Question

The lateral surface area of a hollow cylinder is \[5632c{m^2}\] . It is cut along its height and a rectangular sheet of width 44cm is formed. Find the perimeter of the rectangular sheet?
A.344cm
B.388cm
C.320cm
D.300cm

Answer 1

Hint: The lateral surface area of cylinder is $2\pi rh$ where ‘r’ is radius of cylinder and ‘h’ is height of cylinder. When a cylinder is cut along its height then it will make a rectangular sheet having breadth is equal to height of cylinder and length is equal to perimeter of top of cylinder.

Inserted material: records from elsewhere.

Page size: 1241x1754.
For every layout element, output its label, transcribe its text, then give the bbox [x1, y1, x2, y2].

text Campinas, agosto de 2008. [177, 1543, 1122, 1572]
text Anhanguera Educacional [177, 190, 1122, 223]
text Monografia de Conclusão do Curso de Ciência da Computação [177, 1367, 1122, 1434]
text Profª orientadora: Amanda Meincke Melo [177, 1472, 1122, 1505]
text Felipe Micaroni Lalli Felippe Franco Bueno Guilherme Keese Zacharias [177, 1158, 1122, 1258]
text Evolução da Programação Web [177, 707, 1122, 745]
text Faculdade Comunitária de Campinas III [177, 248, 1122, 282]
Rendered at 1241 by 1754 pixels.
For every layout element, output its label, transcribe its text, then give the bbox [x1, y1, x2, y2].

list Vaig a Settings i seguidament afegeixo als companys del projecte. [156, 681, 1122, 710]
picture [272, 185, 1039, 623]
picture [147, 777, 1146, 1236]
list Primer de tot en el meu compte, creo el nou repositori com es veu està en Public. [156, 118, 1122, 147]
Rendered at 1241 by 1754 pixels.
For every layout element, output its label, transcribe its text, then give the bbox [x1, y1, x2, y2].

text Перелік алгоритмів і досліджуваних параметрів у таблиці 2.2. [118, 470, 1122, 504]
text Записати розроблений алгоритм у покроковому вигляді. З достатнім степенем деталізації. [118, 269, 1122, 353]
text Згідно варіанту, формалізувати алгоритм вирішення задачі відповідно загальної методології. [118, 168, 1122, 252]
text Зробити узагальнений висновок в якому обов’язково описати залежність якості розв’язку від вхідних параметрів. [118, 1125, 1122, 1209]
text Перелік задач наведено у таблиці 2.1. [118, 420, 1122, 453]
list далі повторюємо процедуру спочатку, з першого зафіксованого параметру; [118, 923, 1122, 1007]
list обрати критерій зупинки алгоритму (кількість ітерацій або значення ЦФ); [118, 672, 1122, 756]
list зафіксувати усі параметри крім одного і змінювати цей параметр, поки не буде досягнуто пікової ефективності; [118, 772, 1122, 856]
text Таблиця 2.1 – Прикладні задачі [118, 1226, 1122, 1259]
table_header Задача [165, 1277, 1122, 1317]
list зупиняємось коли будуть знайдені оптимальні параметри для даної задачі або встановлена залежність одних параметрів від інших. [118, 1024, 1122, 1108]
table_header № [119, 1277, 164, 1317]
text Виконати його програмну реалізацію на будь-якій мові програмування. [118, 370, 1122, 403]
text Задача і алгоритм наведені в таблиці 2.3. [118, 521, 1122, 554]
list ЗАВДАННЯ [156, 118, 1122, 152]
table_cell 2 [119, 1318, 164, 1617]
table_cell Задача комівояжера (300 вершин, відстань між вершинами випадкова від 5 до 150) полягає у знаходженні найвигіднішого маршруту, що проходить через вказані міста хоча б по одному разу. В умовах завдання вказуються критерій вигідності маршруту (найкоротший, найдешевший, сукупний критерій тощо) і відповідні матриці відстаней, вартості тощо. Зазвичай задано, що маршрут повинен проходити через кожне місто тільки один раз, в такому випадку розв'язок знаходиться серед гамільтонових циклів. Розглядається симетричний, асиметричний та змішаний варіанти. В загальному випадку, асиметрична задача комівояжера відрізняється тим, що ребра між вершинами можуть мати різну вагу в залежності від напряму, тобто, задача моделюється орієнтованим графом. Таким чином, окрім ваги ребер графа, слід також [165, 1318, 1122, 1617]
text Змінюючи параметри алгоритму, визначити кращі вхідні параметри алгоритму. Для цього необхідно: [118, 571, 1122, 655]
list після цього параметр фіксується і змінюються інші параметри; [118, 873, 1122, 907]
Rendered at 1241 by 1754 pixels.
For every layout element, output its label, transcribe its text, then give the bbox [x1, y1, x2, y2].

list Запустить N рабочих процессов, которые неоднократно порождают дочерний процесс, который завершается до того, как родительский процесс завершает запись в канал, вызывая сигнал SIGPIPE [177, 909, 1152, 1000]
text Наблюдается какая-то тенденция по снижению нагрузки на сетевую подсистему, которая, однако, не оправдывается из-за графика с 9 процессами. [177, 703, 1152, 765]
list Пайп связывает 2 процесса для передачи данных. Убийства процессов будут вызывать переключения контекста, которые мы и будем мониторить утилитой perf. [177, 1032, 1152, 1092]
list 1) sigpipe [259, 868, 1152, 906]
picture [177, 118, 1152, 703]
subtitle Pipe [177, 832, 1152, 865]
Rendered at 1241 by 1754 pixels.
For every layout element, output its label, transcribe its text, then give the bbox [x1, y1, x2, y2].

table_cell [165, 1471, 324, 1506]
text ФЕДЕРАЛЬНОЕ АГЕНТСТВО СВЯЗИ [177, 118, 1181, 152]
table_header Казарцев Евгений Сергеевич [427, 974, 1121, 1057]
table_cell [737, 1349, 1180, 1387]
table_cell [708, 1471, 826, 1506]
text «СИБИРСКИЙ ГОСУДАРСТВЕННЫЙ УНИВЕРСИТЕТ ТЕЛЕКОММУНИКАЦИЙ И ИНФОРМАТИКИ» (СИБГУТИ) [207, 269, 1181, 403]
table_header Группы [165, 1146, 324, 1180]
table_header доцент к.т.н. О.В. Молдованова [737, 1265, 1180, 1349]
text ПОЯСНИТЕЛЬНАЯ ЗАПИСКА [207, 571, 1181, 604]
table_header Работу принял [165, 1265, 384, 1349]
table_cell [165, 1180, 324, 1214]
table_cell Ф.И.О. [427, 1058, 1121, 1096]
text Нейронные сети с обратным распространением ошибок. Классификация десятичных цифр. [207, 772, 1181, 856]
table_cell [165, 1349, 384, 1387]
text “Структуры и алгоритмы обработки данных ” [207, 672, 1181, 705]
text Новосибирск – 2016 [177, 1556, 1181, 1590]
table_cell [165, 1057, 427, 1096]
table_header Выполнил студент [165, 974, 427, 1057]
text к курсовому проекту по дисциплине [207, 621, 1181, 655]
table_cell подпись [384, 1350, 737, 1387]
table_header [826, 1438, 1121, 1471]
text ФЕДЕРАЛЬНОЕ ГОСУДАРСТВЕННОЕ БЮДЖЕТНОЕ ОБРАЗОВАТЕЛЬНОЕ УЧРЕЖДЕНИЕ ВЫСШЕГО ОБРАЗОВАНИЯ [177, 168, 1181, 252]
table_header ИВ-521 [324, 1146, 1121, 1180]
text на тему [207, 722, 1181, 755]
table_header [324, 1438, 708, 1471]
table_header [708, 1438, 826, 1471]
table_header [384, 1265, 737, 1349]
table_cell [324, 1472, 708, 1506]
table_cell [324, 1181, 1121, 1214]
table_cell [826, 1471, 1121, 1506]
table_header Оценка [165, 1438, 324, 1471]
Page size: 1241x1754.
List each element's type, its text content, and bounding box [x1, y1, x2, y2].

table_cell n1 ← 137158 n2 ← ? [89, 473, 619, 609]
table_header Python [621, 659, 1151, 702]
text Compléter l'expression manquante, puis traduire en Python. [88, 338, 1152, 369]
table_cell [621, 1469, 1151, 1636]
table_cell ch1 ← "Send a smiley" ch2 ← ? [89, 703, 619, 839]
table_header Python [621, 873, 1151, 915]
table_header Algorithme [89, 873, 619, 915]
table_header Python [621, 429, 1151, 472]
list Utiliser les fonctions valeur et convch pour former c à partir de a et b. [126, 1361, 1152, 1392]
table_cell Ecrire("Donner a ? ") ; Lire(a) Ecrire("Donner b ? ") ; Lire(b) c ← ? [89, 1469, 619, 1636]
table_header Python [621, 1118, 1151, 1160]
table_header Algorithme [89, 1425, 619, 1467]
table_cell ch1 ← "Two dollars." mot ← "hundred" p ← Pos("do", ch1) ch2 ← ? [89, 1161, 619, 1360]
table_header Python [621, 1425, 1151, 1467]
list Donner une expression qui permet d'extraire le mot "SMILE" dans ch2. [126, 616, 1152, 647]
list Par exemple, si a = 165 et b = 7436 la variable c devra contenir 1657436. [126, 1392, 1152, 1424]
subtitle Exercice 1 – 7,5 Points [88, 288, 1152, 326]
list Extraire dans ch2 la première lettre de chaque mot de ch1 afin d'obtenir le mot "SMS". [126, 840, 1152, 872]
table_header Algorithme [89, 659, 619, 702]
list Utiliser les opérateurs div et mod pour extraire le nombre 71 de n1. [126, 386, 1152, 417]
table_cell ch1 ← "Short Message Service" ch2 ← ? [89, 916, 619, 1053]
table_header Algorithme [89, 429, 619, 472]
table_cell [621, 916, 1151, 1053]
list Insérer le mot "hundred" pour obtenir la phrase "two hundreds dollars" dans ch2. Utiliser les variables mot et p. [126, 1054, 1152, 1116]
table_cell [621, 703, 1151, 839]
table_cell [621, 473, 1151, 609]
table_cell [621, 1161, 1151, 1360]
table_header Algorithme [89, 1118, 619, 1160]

Complete step-by-step answer:

We have a cylinder with radius ‘r cm’ and height ‘h cm’.
It is given that lateral surface area of cylinder is \[5632c{m^2}\]
So; $2\pi rh = 5632$
On putting values, we get: $2 \times \dfrac{{22}}{7} \times r \times h = 5632$
On solving, we get: $rh = \dfrac{{5632 \times 7}}{{2 \times 22}}$
It gives us $rh = 896$ ---(1)
Now, it cut along its axis and rectangular sheet is formed as in figure:
So, width of sheet (x) = Perimeter of top of cylinder = $2\pi r$
 Length of sheet = 44cm = height of cylinder(h)
So, $(2\pi r)h = 5632$
Put $2\pi r = x$ and $h = 44$
We get a value of $x = 128$ which is the width of a rectangular sheet.
So, Perimeter of Sheet is $2(x + h) = 2(128 + 44) = 2(172) = 344$ cm
So, Perimeter is 344 cm

Note: The difference is lateral or curved surface area of cylinder and total surface area of cylinder is that in curved surface area, area of top and bottom surfaces are not included but in total surface area, they are included.